(Exercise aim):
All lines below containing the string "roof" are to be copied.

(Data records):
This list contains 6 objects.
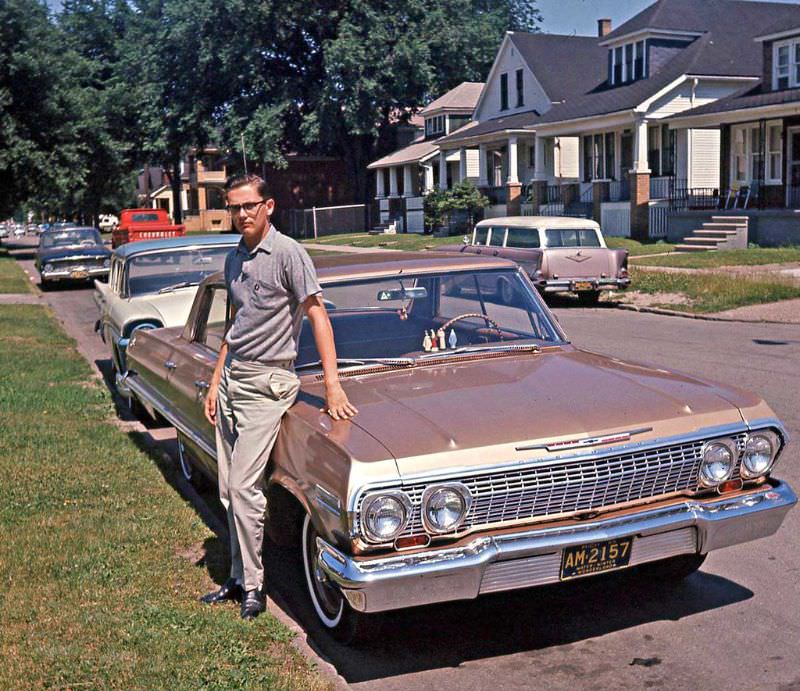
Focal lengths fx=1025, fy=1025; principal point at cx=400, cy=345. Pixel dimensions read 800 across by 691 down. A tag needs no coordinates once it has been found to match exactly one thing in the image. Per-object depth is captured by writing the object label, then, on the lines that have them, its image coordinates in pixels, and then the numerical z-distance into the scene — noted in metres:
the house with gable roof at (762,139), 30.50
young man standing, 4.70
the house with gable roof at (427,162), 51.69
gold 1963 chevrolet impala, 4.11
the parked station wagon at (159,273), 11.12
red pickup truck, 31.37
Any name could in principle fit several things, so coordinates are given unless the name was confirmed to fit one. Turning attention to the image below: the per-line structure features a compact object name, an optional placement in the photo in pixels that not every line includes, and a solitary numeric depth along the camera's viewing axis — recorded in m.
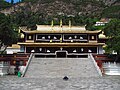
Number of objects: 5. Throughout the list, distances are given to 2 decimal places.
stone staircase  19.92
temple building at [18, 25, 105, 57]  25.94
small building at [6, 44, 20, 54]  29.99
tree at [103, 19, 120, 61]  22.40
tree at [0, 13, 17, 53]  24.03
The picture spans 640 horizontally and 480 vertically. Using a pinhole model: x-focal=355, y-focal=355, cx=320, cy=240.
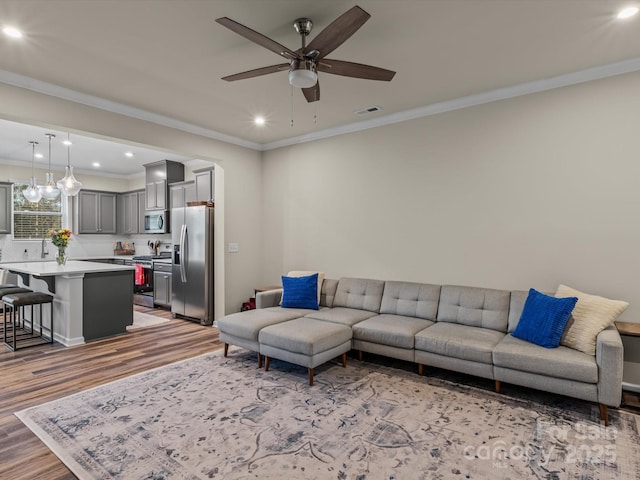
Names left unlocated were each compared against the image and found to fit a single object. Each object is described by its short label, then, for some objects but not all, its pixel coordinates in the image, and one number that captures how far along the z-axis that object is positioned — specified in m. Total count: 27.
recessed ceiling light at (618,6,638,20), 2.38
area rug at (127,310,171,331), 5.39
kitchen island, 4.46
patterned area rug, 2.09
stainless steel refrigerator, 5.47
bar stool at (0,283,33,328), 4.80
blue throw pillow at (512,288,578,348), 2.89
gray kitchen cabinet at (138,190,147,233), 8.07
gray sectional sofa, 2.62
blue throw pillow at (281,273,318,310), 4.39
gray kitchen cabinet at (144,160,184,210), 7.20
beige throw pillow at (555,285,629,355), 2.75
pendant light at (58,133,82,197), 5.32
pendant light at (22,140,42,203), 5.97
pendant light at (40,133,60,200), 6.01
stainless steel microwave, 7.38
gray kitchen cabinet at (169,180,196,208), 6.67
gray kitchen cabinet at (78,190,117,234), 8.01
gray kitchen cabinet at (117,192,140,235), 8.27
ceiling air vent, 4.21
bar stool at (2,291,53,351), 4.34
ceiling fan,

(Task answer):
the house with gable roof at (762,139), 30.50
the house with gable roof at (427,162), 51.69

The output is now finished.